We all had those days when we come to the office in the morning and the race begins; we blink just for a second and it is 5 pm already. We have had our hands full for the entire day but there’s still a pile of stuff to do. How it can be? Is there a way to deal with it faster and in a more efficient way? Maybe there is…but there is no time to think about it – there is too much to do!

How often do we feel like this? How many times did we put away our ideas because we felt we couldn’t indulge in anything but our everyday work?  We would spend our days doing our daily routines and only after everything was complete could we allow ourselves to think about any innovations, brilliant ideas that had been on our minds for a long time. How many potentially great innovations of yours had to be disregarded as they were too time consuming to prepare, analyze and execute? Let’s be honest, innovation is perceived as a cherry on top; when everything else is done, you can have some time to entertain your idea.

Let’s say you have an idea and you have time to make something about it, what will you need?

Time – time to think, to analyze and see whether it will work or fail.

People – to discuss your idea with, supervisors to accept it, colleagues to help introduce it.

Money – not always, but sometimes there’s a need for some purchases for your idea to work.

Realizing how much work must be invested in improvement can be discouraging, and even in the best-case scenario when innovation doesn’t require money and doesn’t engage other people, there’s still our most precious possession and obstacle – the time.

That’s a really complicated notion, how do we manage our time?

Do we even realize our time management strategies or do we just act involuntarily?

I always thought that I’m great at managing my time; the proof being that I was able to do a lot of urgent things in a short period of time, a few at once even, and then I went for a time management class and I realized that my entire day is filled with urgent cases piling up on my desk and that my job turned into a crisis management.

How did it happen?

Well, what I have learned is that there’re four types of assignments:

Not urgent and not important Urgent but not important
Not urgent but important Urgent and important

 

Now think about your job and your responsibilities.

Put your assignments in relevant boxes.

Now ask yourself which box is the one that takes the most of your work time?
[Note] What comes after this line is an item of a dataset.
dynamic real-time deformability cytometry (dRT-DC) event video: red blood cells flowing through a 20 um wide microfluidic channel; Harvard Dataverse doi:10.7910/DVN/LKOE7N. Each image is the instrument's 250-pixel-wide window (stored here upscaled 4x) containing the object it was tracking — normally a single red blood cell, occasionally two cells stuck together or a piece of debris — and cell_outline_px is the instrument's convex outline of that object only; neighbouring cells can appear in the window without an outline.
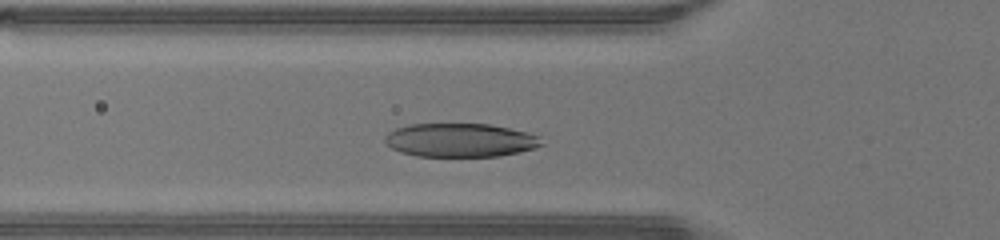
{"species": "human", "species_latin": "Homo sapiens", "temperature_condition": "warm", "stored_images_in_passage": 24, "camera_frame_rate_fps": 3000, "um_per_image_px": 0.085, "donor": {"sex": "male"}, "frame": {"image": 1, "passage_image": 2, "time_ms": 0.333, "image_size_px": [1000, 240], "cell_outline_px": [[544, 144], [536, 148], [520, 152], [500, 156], [416, 156], [400, 152], [392, 148], [384, 140], [384, 136], [388, 132], [396, 128], [408, 124], [488, 124], [508, 128], [540, 136]], "centroid_in_image_um": [39.12, 11.92], "position_along_channel_um": 86.7, "area_um2": 30.75}}
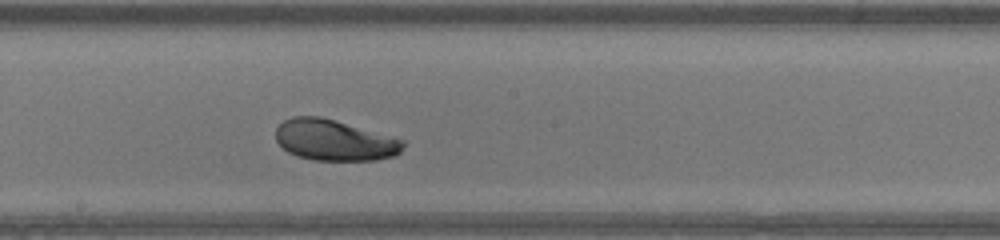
{"frame": {"image": 2, "passage_image": 11, "time_ms": 3.333, "image_size_px": [1000, 240], "cell_outline_px": [[404, 144], [400, 152], [396, 156], [376, 160], [316, 160], [296, 156], [288, 152], [276, 140], [276, 128], [284, 120], [292, 116], [320, 116], [404, 140]], "centroid_in_image_um": [28.41, 11.92], "position_along_channel_um": 219.8, "area_um2": 30.17}}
Now ask yourself implementation of which one would make the biggest difference long term?

I imagine most of the workforce has answers similar to mine: My day was filled up with stuff urgent and important (which is ok) and urgent and not important (which is a real problem).

To make matters worse it was “not urgent but important” box that was filled with initiatives which could make real difference, with improvements and potential innovations I could never implement because I was swamped with urgent but not important stuff.

Question that appears is how to change our everyday work process to make a room for potential upgrades?

We know that what we definitely need is time to revise and analyse and implement them. So how do we make time for it?

  1. First we need to see what we can move from our agenda. Maybe there are items that can be postponed or delegated.
  2. Second step is to talk to the manager about potential ideas and signal the need for time to explore it. It’s essential to explain what this idea can change and what we need exactly to be able to introduce it. We shouldn’t be afraid to say where we see a potential for a good change, but also, we need to clarify that this is the first step and that we need time to investigate to see if it can be useful and applicable.
  3. When we receive the approval to investigate the idea, we should remember that it’s crucial to examine the idea fairly and test it against our manager’s and colleagues opinions.
  4. We should also be prepared to present and explain to our supervisors what we have found out even if it was a no-go, we should be able to demonstrate why we concluded it’s not a good idea after all.
  5. If the outcome of our search is that our idea can be useful, we should provide our manager with examples of applicability and we should talk to them about how to implement and present it to our colleagues.

The most important factor needed to initiate any improvements is to change your way of thinking about it and decide that it’s essential to find time to just sit and think instead of just doing. Thinking and innovating is as much part of the job for us as for example contacting candidates.

Now just for fun try and fill Urgent/Important boxes with your everyday out of work activities and think which box is full of ideas that would make your life better but are not urgent enough to act on them…Scary thought, right?